As “coleguinhas de palco” e os “bombados” entram nesse jogo como as formulas prontas para aqueles que tem aversão à perda. Eles e elas projetam no imaginário popular um ideal de “desejabilidade” e com isso reforçam:
a) A síndrome da gratificação imediata. Na medida em que acena que o ideal de satisfação apregoado pelas músicas do sertanejo universitário é alcançável a qualquer um que se dedique ou que se possa pagar por isso. A qualquer um que consiga se auto-afirmar por meio de um corpo desejável.
b) reforçam a produção de identidades não - autenticas, uma vez que as relações estabelecidas são mantidas com base em uma estrutura de déficit onde uma das partes – ou as duas – estará sempre sentido-se descompensada em relação à outra e seus atributos. Uma vez que o indivíduos entra numa relação nunca com seus próprios predicados, mas com aqueles que imagina ser agradável e desejável pelo outro.

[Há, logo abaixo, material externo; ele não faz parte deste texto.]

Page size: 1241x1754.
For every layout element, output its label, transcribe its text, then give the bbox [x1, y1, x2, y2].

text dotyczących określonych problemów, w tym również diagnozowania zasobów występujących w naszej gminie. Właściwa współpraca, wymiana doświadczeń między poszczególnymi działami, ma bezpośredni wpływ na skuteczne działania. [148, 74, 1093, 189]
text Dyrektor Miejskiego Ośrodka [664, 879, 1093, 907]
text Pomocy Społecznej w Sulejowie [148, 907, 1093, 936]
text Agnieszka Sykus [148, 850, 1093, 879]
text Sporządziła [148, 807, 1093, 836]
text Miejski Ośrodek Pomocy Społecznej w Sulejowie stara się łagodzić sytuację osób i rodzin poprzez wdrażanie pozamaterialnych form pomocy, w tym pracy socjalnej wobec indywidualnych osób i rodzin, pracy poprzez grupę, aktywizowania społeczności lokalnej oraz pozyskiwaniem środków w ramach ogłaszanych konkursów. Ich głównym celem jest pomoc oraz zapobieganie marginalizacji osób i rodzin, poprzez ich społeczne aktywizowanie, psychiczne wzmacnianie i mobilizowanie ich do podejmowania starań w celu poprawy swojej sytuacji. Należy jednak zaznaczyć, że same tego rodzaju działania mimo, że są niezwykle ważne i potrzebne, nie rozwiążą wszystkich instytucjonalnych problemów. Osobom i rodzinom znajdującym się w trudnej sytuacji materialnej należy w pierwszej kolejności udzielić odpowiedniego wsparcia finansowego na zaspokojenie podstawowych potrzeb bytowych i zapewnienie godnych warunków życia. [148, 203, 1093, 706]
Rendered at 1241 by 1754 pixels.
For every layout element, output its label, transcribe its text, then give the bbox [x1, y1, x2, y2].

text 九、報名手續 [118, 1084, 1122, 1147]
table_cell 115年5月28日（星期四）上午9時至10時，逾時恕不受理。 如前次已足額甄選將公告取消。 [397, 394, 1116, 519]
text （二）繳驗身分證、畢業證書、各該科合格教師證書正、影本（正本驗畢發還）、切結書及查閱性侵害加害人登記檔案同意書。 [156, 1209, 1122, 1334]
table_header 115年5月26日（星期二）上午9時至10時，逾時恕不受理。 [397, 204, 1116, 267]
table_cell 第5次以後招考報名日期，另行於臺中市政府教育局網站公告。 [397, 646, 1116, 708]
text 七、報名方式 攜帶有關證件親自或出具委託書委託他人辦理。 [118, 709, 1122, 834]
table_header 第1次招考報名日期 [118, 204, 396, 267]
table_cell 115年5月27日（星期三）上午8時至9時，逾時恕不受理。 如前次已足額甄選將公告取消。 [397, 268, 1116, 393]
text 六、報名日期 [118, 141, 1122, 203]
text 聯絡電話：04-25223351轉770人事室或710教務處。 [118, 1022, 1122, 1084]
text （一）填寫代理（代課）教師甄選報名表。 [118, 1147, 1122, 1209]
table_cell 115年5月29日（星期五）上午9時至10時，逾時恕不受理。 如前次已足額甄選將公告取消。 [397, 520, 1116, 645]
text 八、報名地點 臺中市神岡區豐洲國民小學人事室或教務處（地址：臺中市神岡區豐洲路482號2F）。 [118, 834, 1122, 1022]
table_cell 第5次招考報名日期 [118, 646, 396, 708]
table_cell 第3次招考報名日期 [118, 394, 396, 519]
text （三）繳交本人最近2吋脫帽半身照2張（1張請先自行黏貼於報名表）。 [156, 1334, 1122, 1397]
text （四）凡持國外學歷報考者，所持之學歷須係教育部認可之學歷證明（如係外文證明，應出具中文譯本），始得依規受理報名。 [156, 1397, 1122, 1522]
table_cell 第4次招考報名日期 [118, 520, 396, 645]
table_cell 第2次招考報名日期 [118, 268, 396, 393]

A desvalorização das próprias qualidades, à afirmação de predicados que não são os propriamente meus, mas afirmo possuir, isso conceituou-se de vida não - autentica, ou como diz o dr. Pires com maior precisão: síndrome de aletofobia. Uma incapacidade de reconhecer os próprios predicados e vivenciá-los associada à compulsiva tendência a copiar os predicados de terceiros. Tendência, que como foi dito, existe em função da aversão pela perda e medo de perder. Síndrome de aletofobia significa, portanto, a disposição contemporaneamente naturalizada de se viver por papeis que ocultem a verdade de quem o indivíduo realmente é.
Uma vida marcada peal busca e pelo medo. A busca eterna da satisfação – ou dito de uma forma mais acertada: a aversão por perder qualquer ínfima satisfação – e o medo de ser flagrado na realidade de que as qualidades que o “eu” possui não são aquelas que são socialmente desejáveis.
“Ai se eu te pego”, em nossos dias é mais que uma cantada, cantada nas noites de diversão daqueles que estão ansiosos por autoafirmar performaticamente seu potencial de atratividade e assim compensar seu subterrâneo medo de perder a possibilidade de sorver algum prazer que justifique a própria existência. É também uma ameaça que força todos que vivem sem uma estrutura valorativa firmemente estabelecida a se esconder sob uma máscara.

Referencial bibliográfico:

BAUMAN, Zygmunt. Modernidade Líquida. Rio de Janeiro: Jorge Zahar Editor, 2001.
GIDDENS, Anthony. Transformação da Intimidade: sexualidade, amor e erotismo. São Paulo, UNESP, 1993.
______. As consequências da modernidade.São Paulo: UNESP, 1991.
TAVARES, Gilson. Os males da vida moderna e da dependência química. Disponível em: < http://www.webartigos.com/artigos/os-males-da-vida-moderna-e-a-dependencia-quimica/16369/>
______. A vida em uma sociedade pós-tradicional. In: Em defesa da sociologia. São Paulo: Editora UNESP, 2001, p. 21 – 95.
LYOTARD, Jean François. O pós-moderno. Rio de Janeiro: J.O. Editora, 1978.
PIRES, Anderson Clayton. Síndrome de aletofobia e cultura de repressão. In: Psicoteologia. São Paulo: Ano XXI, nº 26, I Semestre 2010, p. 16 – 20.